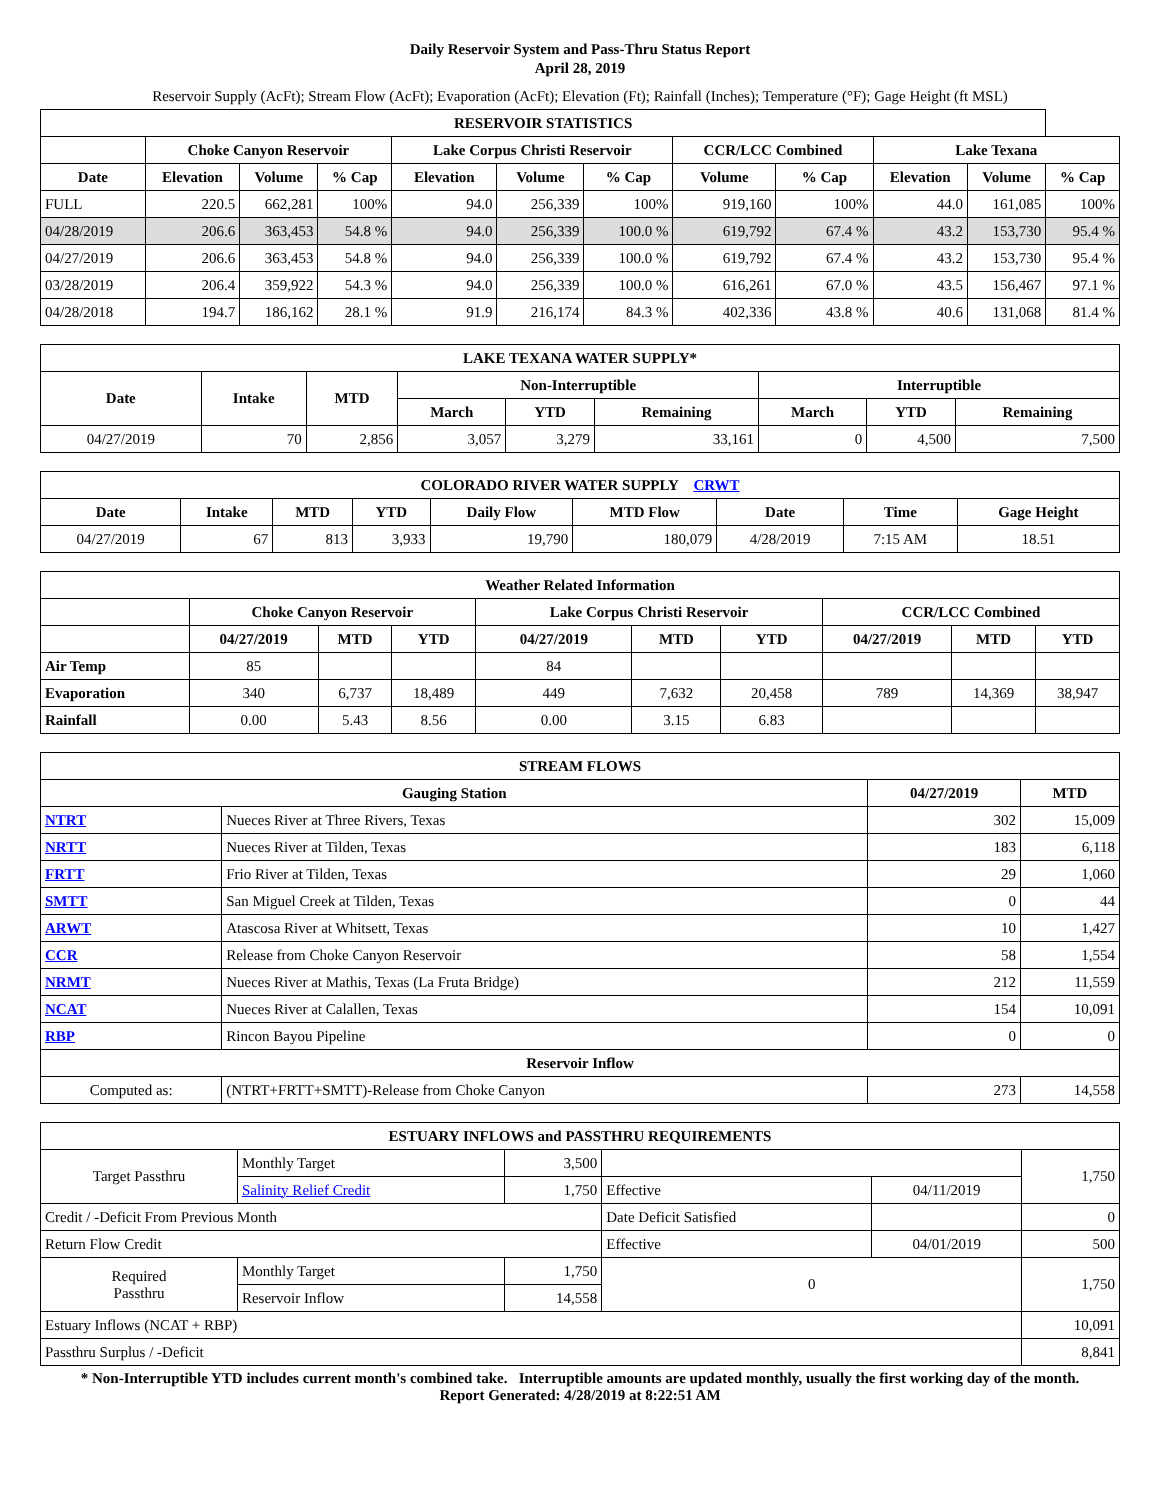Daily Reservoir System and Pass-Thru Status Report
April 28, 2019
Reservoir Supply (AcFt); Stream Flow (AcFt); Evaporation (AcFt); Elevation (Ft); Rainfall (Inches); Temperature (°F); Gage Height (ft MSL)
| RESERVOIR STATISTICS | | | | | | | | | | | |
| --- | --- | --- | --- | --- | --- | --- | --- | --- | --- | --- | --- |
| | Choke Canyon Reservoir | | | Lake Corpus Christi Reservoir | | | CCR/LCC Combined | | Lake Texana | | |
| Date | Elevation | Volume | % Cap | Elevation | Volume | % Cap | Volume | % Cap | Elevation | Volume | % Cap |
| FULL | 220.5 | 662,281 | 100% | 94.0 | 256,339 | 100% | 919,160 | 100% | 44.0 | 161,085 | 100% |
| 04/28/2019 | 206.6 | 363,453 | 54.8 % | 94.0 | 256,339 | 100.0 % | 619,792 | 67.4 % | 43.2 | 153,730 | 95.4 % |
| 04/27/2019 | 206.6 | 363,453 | 54.8 % | 94.0 | 256,339 | 100.0 % | 619,792 | 67.4 % | 43.2 | 153,730 | 95.4 % |
| 03/28/2019 | 206.4 | 359,922 | 54.3 % | 94.0 | 256,339 | 100.0 % | 616,261 | 67.0 % | 43.5 | 156,467 | 97.1 % |
| 04/28/2018 | 194.7 | 186,162 | 28.1 % | 91.9 | 216,174 | 84.3 % | 402,336 | 43.8 % | 40.6 | 131,068 | 81.4 % |
| LAKE TEXANA WATER SUPPLY* | | | | | | | | |
| --- | --- | --- | --- | --- | --- | --- | --- | --- |
| Date | Intake | MTD | Non-Interruptible | | | Interruptible | | |
| | | | March | YTD | Remaining | March | YTD | Remaining |
| 04/27/2019 | 70 | 2,856 | 3,057 | 3,279 | 33,161 | 0 | 4,500 | 7,500 |
| COLORADO RIVER WATER SUPPLY CRWT | | | | | | | | |
| --- | --- | --- | --- | --- | --- | --- | --- | --- |
| Date | Intake | MTD | YTD | Daily Flow | MTD Flow | Date | Time | Gage Height |
| 04/27/2019 | 67 | 813 | 3,933 | 19,790 | 180,079 | 4/28/2019 | 7:15 AM | 18.51 |
| Weather Related Information | | | | | | | | | |
| --- | --- | --- | --- | --- | --- | --- | --- | --- | --- |
| | Choke Canyon Reservoir | | | Lake Corpus Christi Reservoir | | | CCR/LCC Combined | | |
| | 04/27/2019 | MTD | YTD | 04/27/2019 | MTD | YTD | 04/27/2019 | MTD | YTD |
| Air Temp | 85 | | | 84 | | | | | |
| Evaporation | 340 | 6,737 | 18,489 | 449 | 7,632 | 20,458 | 789 | 14,369 | 38,947 |
| Rainfall | 0.00 | 5.43 | 8.56 | 0.00 | 3.15 | 6.83 | | | |
| STREAM FLOWS | | | |
| --- | --- | --- | --- |
| Gauging Station | | 04/27/2019 | MTD |
| NTRT | Nueces River at Three Rivers, Texas | 302 | 15,009 |
| NRTT | Nueces River at Tilden, Texas | 183 | 6,118 |
| FRTT | Frio River at Tilden, Texas | 29 | 1,060 |
| SMTT | San Miguel Creek at Tilden, Texas | 0 | 44 |
| ARWT | Atascosa River at Whitsett, Texas | 10 | 1,427 |
| CCR | Release from Choke Canyon Reservoir | 58 | 1,554 |
| NRMT | Nueces River at Mathis, Texas (La Fruta Bridge) | 212 | 11,559 |
| NCAT | Nueces River at Calallen, Texas | 154 | 10,091 |
| RBP | Rincon Bayou Pipeline | 0 | 0 |
| Reservoir Inflow | | | |
| Computed as: | (NTRT+FRTT+SMTT)-Release from Choke Canyon | 273 | 14,558 |
| ESTUARY INFLOWS and PASSTHRU REQUIREMENTS | | | | | |
| --- | --- | --- | --- | --- | --- |
| Target Passthru | Monthly Target | 3,500 | | | 1,750 |
| | Salinity Relief Credit | 1,750 | Effective | 04/11/2019 | |
| Credit / -Deficit From Previous Month | | | Date Deficit Satisfied | | 0 |
| Return Flow Credit | | | Effective | 04/01/2019 | 500 |
| Required Passthru | Monthly Target | 1,750 | 0 | | 1,750 |
| | Reservoir Inflow | 14,558 | | | |
| Estuary Inflows (NCAT + RBP) | | | | | 10,091 |
| Passthru Surplus / -Deficit | | | | | 8,841 |
* Non-Interruptible YTD includes current month's combined take. Interruptible amounts are updated monthly, usually the first working day of the month.
Report Generated: 4/28/2019 at 8:22:51 AM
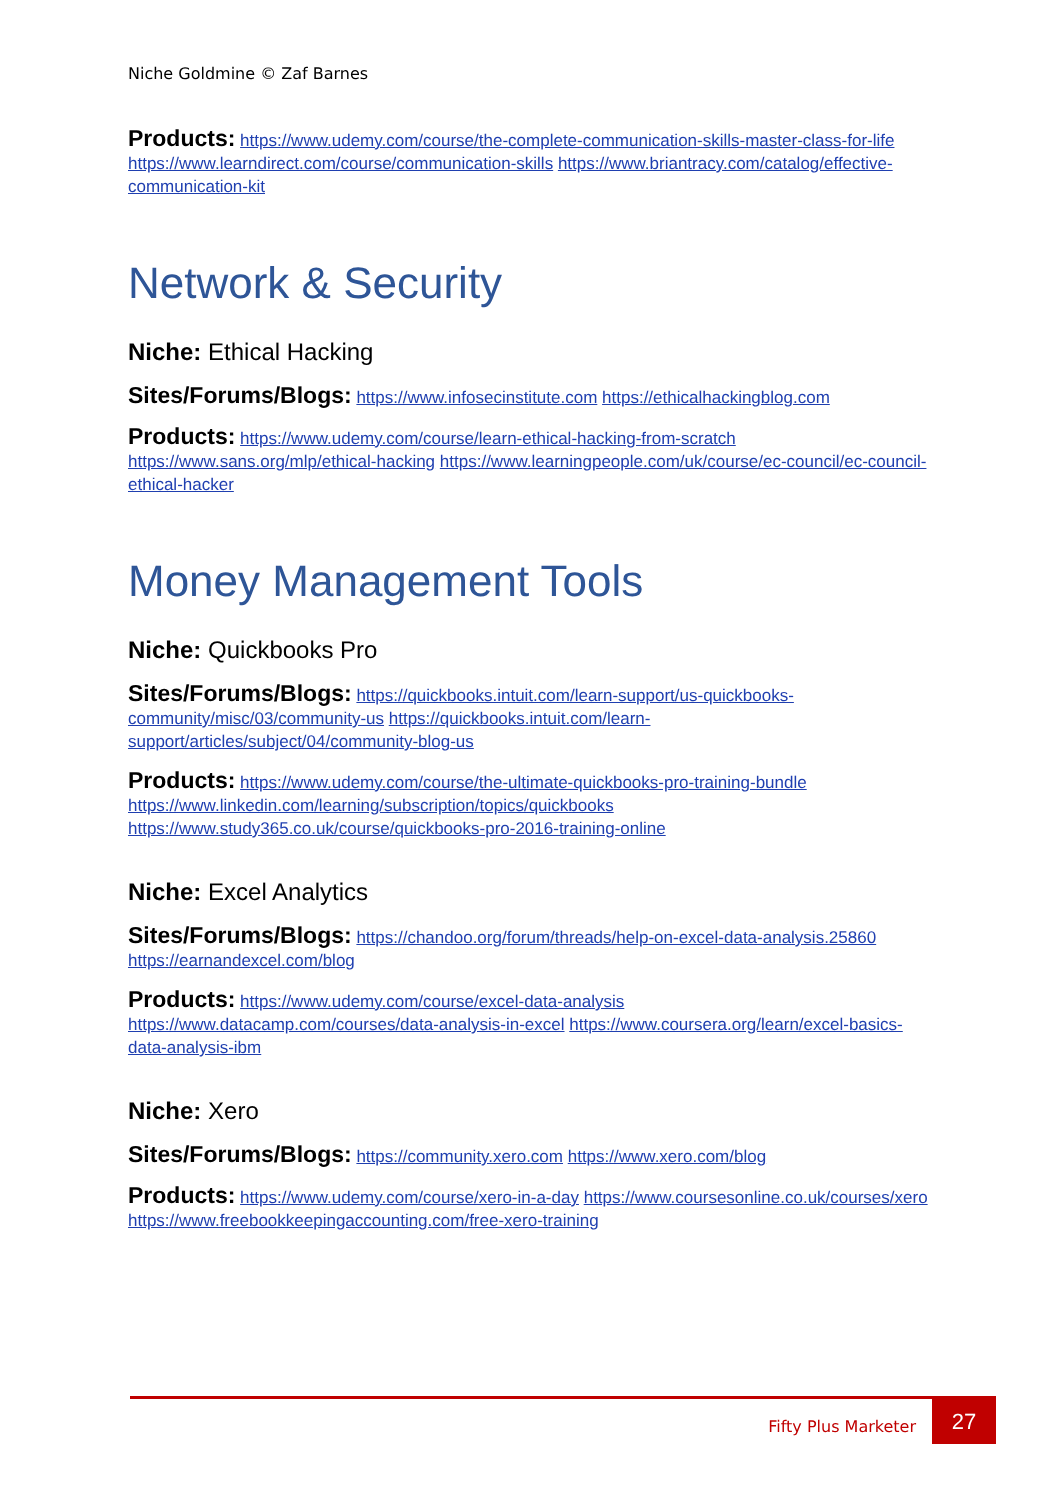Niche Goldmine © Zaf Barnes
Products: https://www.udemy.com/course/the-complete-communication-skills-master-class-for-life https://www.learndirect.com/course/communication-skills https://www.briantracy.com/catalog/effective-communication-kit
Network & Security
Niche: Ethical Hacking
Sites/Forums/Blogs: https://www.infosecinstitute.com https://ethicalhackingblog.com
Products: https://www.udemy.com/course/learn-ethical-hacking-from-scratch https://www.sans.org/mlp/ethical-hacking https://www.learningpeople.com/uk/course/ec-council/ec-council-ethical-hacker
Money Management Tools
Niche: Quickbooks Pro
Sites/Forums/Blogs: https://quickbooks.intuit.com/learn-support/us-quickbooks-community/misc/03/community-us https://quickbooks.intuit.com/learn-support/articles/subject/04/community-blog-us
Products: https://www.udemy.com/course/the-ultimate-quickbooks-pro-training-bundle https://www.linkedin.com/learning/subscription/topics/quickbooks https://www.study365.co.uk/course/quickbooks-pro-2016-training-online
Niche: Excel Analytics
Sites/Forums/Blogs: https://chandoo.org/forum/threads/help-on-excel-data-analysis.25860 https://earnandexcel.com/blog
Products: https://www.udemy.com/course/excel-data-analysis https://www.datacamp.com/courses/data-analysis-in-excel https://www.coursera.org/learn/excel-basics-data-analysis-ibm
Niche: Xero
Sites/Forums/Blogs: https://community.xero.com https://www.xero.com/blog
Products: https://www.udemy.com/course/xero-in-a-day https://www.coursesonline.co.uk/courses/xero https://www.freebookkeepingaccounting.com/free-xero-training
Fifty Plus Marketer
27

###

**Exercise:**
Each record is to be copied word for word, with no images carried over.

**Finished task:**
Daily Reservoir System and Pass-Thru Status Report
April 28, 2019
Reservoir Supply (AcFt); Stream Flow (AcFt); Evaporation (AcFt); Elevation (Ft); Rainfall (Inches); Temperature (°F); Gage Height (ft MSL)
| RESERVOIR STATISTICS | | | | | | | | | | | |
| --- | --- | --- | --- | --- | --- | --- | --- | --- | --- | --- | --- |
| | Choke Canyon Reservoir | | | Lake Corpus Christi Reservoir | | | CCR/LCC Combined | | Lake Texana | | |
| Date | Elevation | Volume | % Cap | Elevation | Volume | % Cap | Volume | % Cap | Elevation | Volume | % Cap |
| FULL | 220.5 | 662,281 | 100% | 94.0 | 256,339 | 100% | 919,160 | 100% | 44.0 | 161,085 | 100% |
| 04/28/2019 | 206.6 | 363,453 | 54.8 % | 94.0 | 256,339 | 100.0 % | 619,792 | 67.4 % | 43.2 | 153,730 | 95.4 % |
| 04/27/2019 | 206.6 | 363,453 | 54.8 % | 94.0 | 256,339 | 100.0 % | 619,792 | 67.4 % | 43.2 | 153,730 | 95.4 % |
| 03/28/2019 | 206.4 | 359,922 | 54.3 % | 94.0 | 256,339 | 100.0 % | 616,261 | 67.0 % | 43.5 | 156,467 | 97.1 % |
| 04/28/2018 | 194.7 | 186,162 | 28.1 % | 91.9 | 216,174 | 84.3 % | 402,336 | 43.8 % | 40.6 | 131,068 | 81.4 % |
| LAKE TEXANA WATER SUPPLY* | | | | | | | | |
| --- | --- | --- | --- | --- | --- | --- | --- | --- |
| Date | Intake | MTD | Non-Interruptible | | | Interruptible | | |
| | | | March | YTD | Remaining | March | YTD | Remaining |
| 04/27/2019 | 70 | 2,856 | 3,057 | 3,279 | 33,161 | 0 | 4,500 | 7,500 |
| COLORADO RIVER WATER SUPPLY CRWT | | | | | | | | |
| --- | --- | --- | --- | --- | --- | --- | --- | --- |
| Date | Intake | MTD | YTD | Daily Flow | MTD Flow | Date | Time | Gage Height |
| 04/27/2019 | 67 | 813 | 3,933 | 19,790 | 180,079 | 4/28/2019 | 7:15 AM | 18.51 |
| Weather Related Information | | | | | | | | | |
| --- | --- | --- | --- | --- | --- | --- | --- | --- | --- |
| | Choke Canyon Reservoir | | | Lake Corpus Christi Reservoir | | | CCR/LCC Combined | | |
| | 04/27/2019 | MTD | YTD | 04/27/2019 | MTD | YTD | 04/27/2019 | MTD | YTD |
| Air Temp | 85 | | | 84 | | | | | |
| Evaporation | 340 | 6,737 | 18,489 | 449 | 7,632 | 20,458 | 789 | 14,369 | 38,947 |
| Rainfall | 0.00 | 5.43 | 8.56 | 0.00 | 3.15 | 6.83 | | | |
| STREAM FLOWS | | | |
| --- | --- | --- | --- |
| Gauging Station | | 04/27/2019 | MTD |
| NTRT | Nueces River at Three Rivers, Texas | 302 | 15,009 |
| NRTT | Nueces River at Tilden, Texas | 183 | 6,118 |
| FRTT | Frio River at Tilden, Texas | 29 | 1,060 |
| SMTT | San Miguel Creek at Tilden, Texas | 0 | 44 |
| ARWT | Atascosa River at Whitsett, Texas | 10 | 1,427 |
| CCR | Release from Choke Canyon Reservoir | 58 | 1,554 |
| NRMT | Nueces River at Mathis, Texas (La Fruta Bridge) | 212 | 11,559 |
| NCAT | Nueces River at Calallen, Texas | 154 | 10,091 |
| RBP | Rincon Bayou Pipeline | 0 | 0 |
| Reservoir Inflow | | | |
| Computed as: | (NTRT+FRTT+SMTT)-Release from Choke Canyon | 273 | 14,558 |
| ESTUARY INFLOWS and PASSTHRU REQUIREMENTS | | | | | |
| --- | --- | --- | --- | --- | --- |
| Target Passthru | Monthly Target | 3,500 | | | 1,750 |
| | Salinity Relief Credit | 1,750 | Effective | 04/11/2019 | |
| Credit / -Deficit From Previous Month | | | Date Deficit Satisfied | | 0 |
| Return Flow Credit | | | Effective | 04/01/2019 | 500 |
| Required Passthru | Monthly Target | 1,750 | 0 | | 1,750 |
| | Reservoir Inflow | 14,558 | | | |
| Estuary Inflows (NCAT + RBP) | | | | | 10,091 |
| Passthru Surplus / -Deficit | | | | | 8,841 |
* Non-Interruptible YTD includes current month's combined take. Interruptible amounts are updated monthly, usually the first working day of the month.
Report Generated: 4/28/2019 at 8:22:51 AM
Niche Goldmine © Zaf Barnes
Products: https://www.udemy.com/course/the-complete-communication-skills-master-class-for-life https://www.learndirect.com/course/communication-skills https://www.briantracy.com/catalog/effective-communication-kit
Network & Security
Niche: Ethical Hacking
Sites/Forums/Blogs: https://www.infosecinstitute.com https://ethicalhackingblog.com
Products: https://www.udemy.com/course/learn-ethical-hacking-from-scratch https://www.sans.org/mlp/ethical-hacking https://www.learningpeople.com/uk/course/ec-council/ec-council-ethical-hacker
Money Management Tools
Niche: Quickbooks Pro
Sites/Forums/Blogs: https://quickbooks.intuit.com/learn-support/us-quickbooks-community/misc/03/community-us https://quickbooks.intuit.com/learn-support/articles/subject/04/community-blog-us
Products: https://www.udemy.com/course/the-ultimate-quickbooks-pro-training-bundle https://www.linkedin.com/learning/subscription/topics/quickbooks https://www.study365.co.uk/course/quickbooks-pro-2016-training-online
Niche: Excel Analytics
Sites/Forums/Blogs: https://chandoo.org/forum/threads/help-on-excel-data-analysis.25860 https://earnandexcel.com/blog
Products: https://www.udemy.com/course/excel-data-analysis https://www.datacamp.com/courses/data-analysis-in-excel https://www.coursera.org/learn/excel-basics-data-analysis-ibm
Niche: Xero
Sites/Forums/Blogs: https://community.xero.com https://www.xero.com/blog
Products: https://www.udemy.com/course/xero-in-a-day https://www.coursesonline.co.uk/courses/xero https://www.freebookkeepingaccounting.com/free-xero-training
Fifty Plus Marketer
27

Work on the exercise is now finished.